The first episode of Sylvester Stallone’s Tulsa King is now free on Paramount+

We’re used to seeing action legend Sylvester Stallone on the big screen, but he’s no stranger to TV as well—for our money his guest spot on The Muppet Show is an all-timer. But he’s never starred in a scripted television drama before…until now. Fans of the Rocky and Rambo actor best strap in, because Tulsa King is now streaming on Paramount+.

Additionally, our mates at Paramount+ have let us know that for a limited time, the full first episode of Tulsa King can be watched outside of the paywall. If you’d like to give the show a taste test, make sure to check out the pilot for free before it leaves on December 4.

Brought to us by Taylor Sheridan, the Oscar-nominated actor-turned-creator behind the deathlessly popular Yellowstone franchise, Tulsa King sees Sly as mob capo Dwight “The General” Manfredi, who we meet when he’s getting out of prison after serving a 25 year stretch. Expecting to be richly rewarded for his silence by his Long Island crime family, he’s instead dispatched to Tulsa, Oklahoma to set up Mafia operations there—effectively being promoted and demoted at the same time.

But Dwight is a man with a work ethic and he commits to the bit with gusto, recruiting an Uber driver, Tyson (Jay Will) as his chauffeur and right hand man, strong-arming a weed dispensary owner, Bohdi (Martin Starr) into paying protection over the latter’s protests that marijuana is legal now, and generally behaving like an urbane but ruthless bad-ass.

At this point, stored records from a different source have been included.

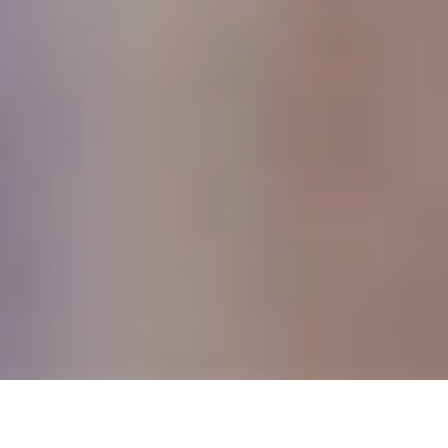
DEVIS GRATUIT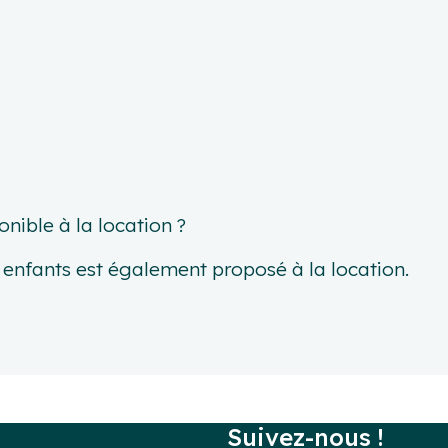
onible à la location ?
s enfants est également proposé à la location.
Suivez-nous !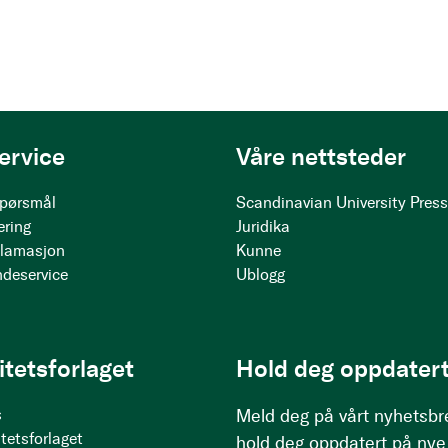
ervice
Våre nettsteder
 spørsmål
Scandinavian University Pres
ering
Juridika
klamasjon
Kunne
ndeservice
Ublogg
itetsforlaget
Hold deg oppdatert
s
Meld deg på vårt nyhetsbr
tetsforlaget
hold deg oppdatert på nye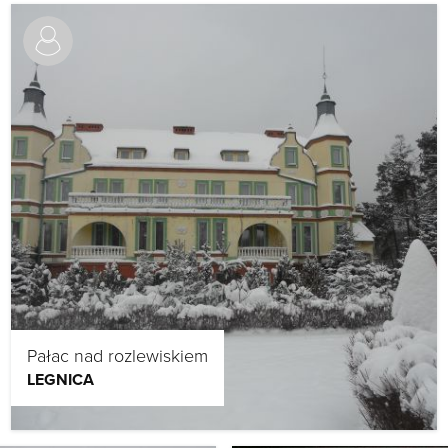
Pałac nad rozlewiskiem
LEGNICA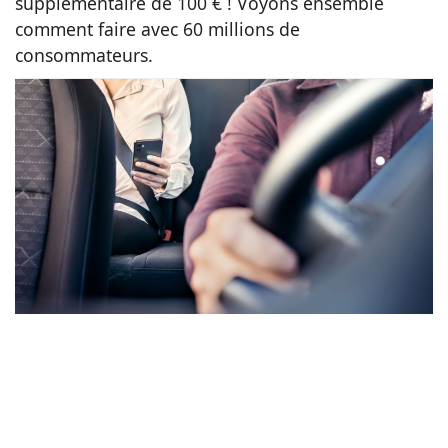
supplémentaire de 100 € ! Voyons ensemble
comment faire avec 60 millions de
Animaux
consommateurs.
Famille
Santé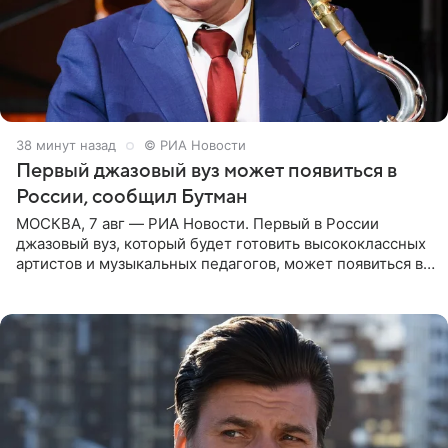
38 минут назад
© РИА Новости
Первый джазовый вуз может появиться в
России, сообщил Бутман
МОСКВА, 7 авг — РИА Новости. Первый в России
джазовый вуз, который будет готовить высококлассных
артистов и музыкальных педагогов, может появиться в
Москве или Санкт-Петербурге, ведется масштабная
проработка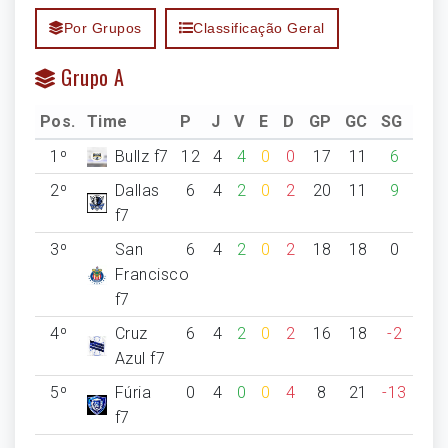
Por Grupos
Classificação Geral
Grupo A
Pos.
Time
P
J
V
E
D
GP
GC
SG
1º
Bullz f7
12
4
4
0
0
17
11
6
2º
Dallas
6
4
2
0
2
20
11
9
f7
3º
San
6
4
2
0
2
18
18
0
Francisco
f7
4º
Cruz
6
4
2
0
2
16
18
-2
Azul f7
5º
Fúria
0
4
0
0
4
8
21
-13
f7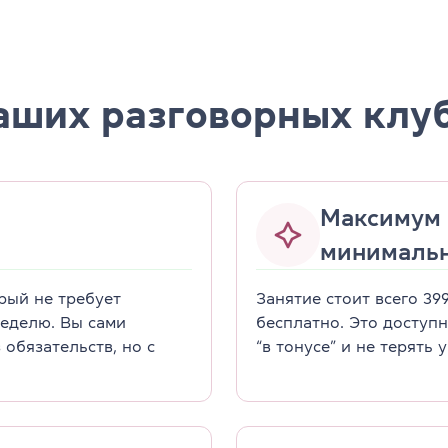
ших разговорных клуб
Максимум 
минималь
рый не требует
Занятие стоит всего 39
неделю. Вы сами
бесплатно. Это доступ
обязательств, но с
“в тонусе” и не терять 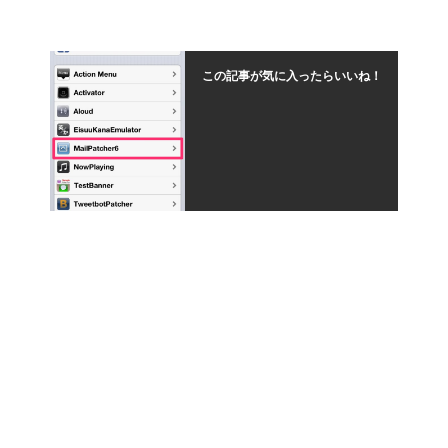
この記事が気に入ったらいいね！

Tulsa King’s secret weapon is that it’s very funny. There are action beats (Sly punches a lot of people) but the real fun is in the fish-out-of-water shenanigans as the manly mafioso struggles to adapt not just to cowboy country Tulsa, but to the 21st century in general. Stallone isn’t afraid to poke fun at his age, either; one early scene has a casual hook-up react with absolute horror at the realisation that the 50ish-looking Dwight is actually in his 70s. He can still crack skulls when he needs to, though, and we’re betting that skill will come in particularly handy as Tulsa King progresses.